**WHAT YOU NEED TO DO**
Using the material that follows, identify and copy each line with the string "none".

**EXCERPTED DATA**
((
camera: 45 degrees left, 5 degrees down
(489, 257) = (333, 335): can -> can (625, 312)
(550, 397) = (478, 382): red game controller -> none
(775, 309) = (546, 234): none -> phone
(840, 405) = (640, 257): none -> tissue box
))
((
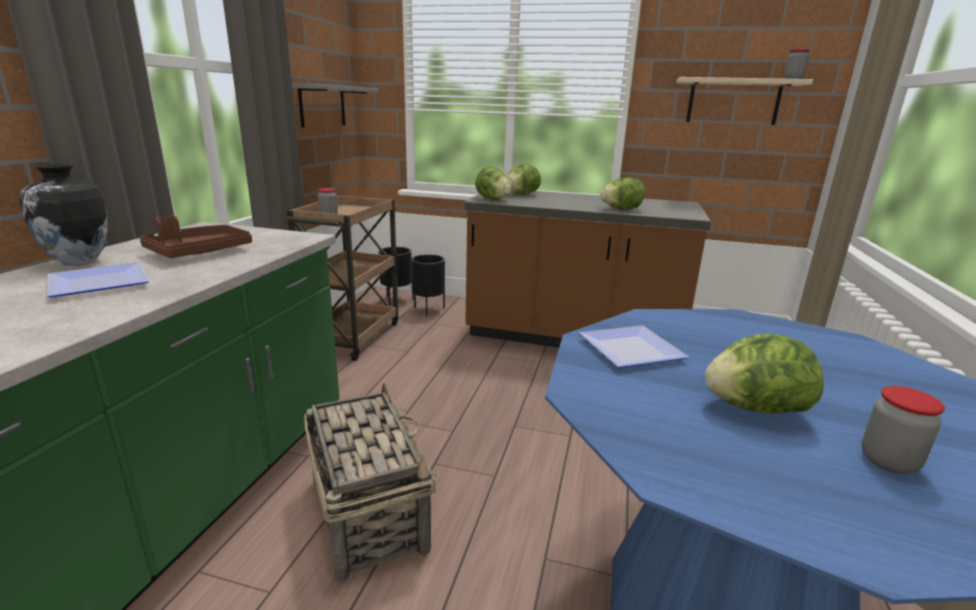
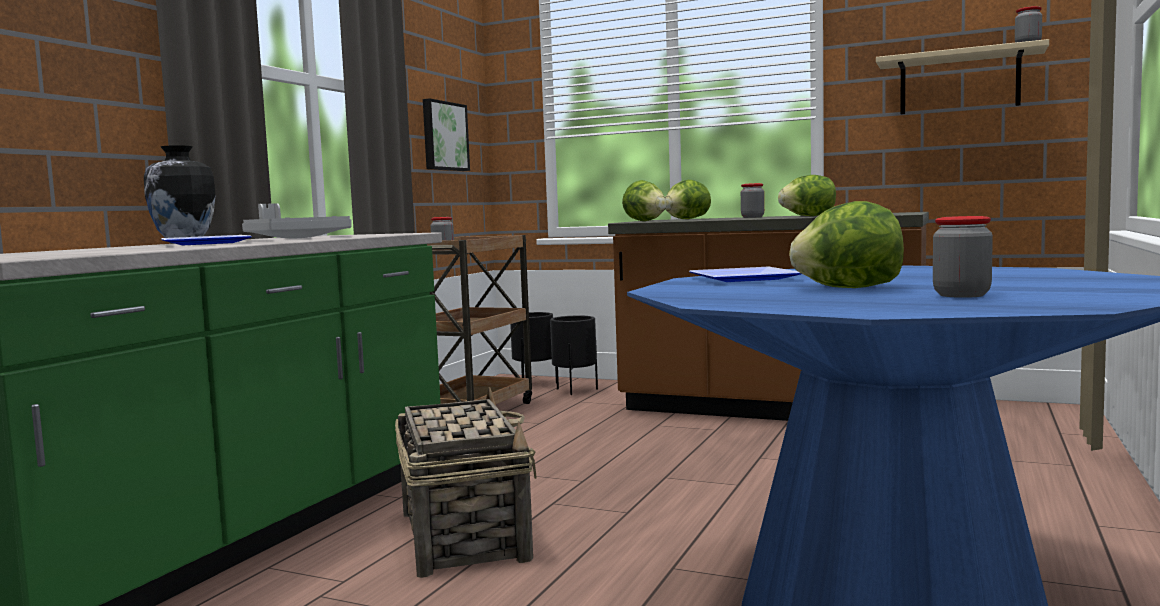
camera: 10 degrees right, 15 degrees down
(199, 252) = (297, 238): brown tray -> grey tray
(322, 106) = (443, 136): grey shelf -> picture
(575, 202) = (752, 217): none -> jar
))
**WRITTEN ANSWER**
(550, 397) = (478, 382): red game controller -> none
(775, 309) = (546, 234): none -> phone
(840, 405) = (640, 257): none -> tissue box
(575, 202) = (752, 217): none -> jar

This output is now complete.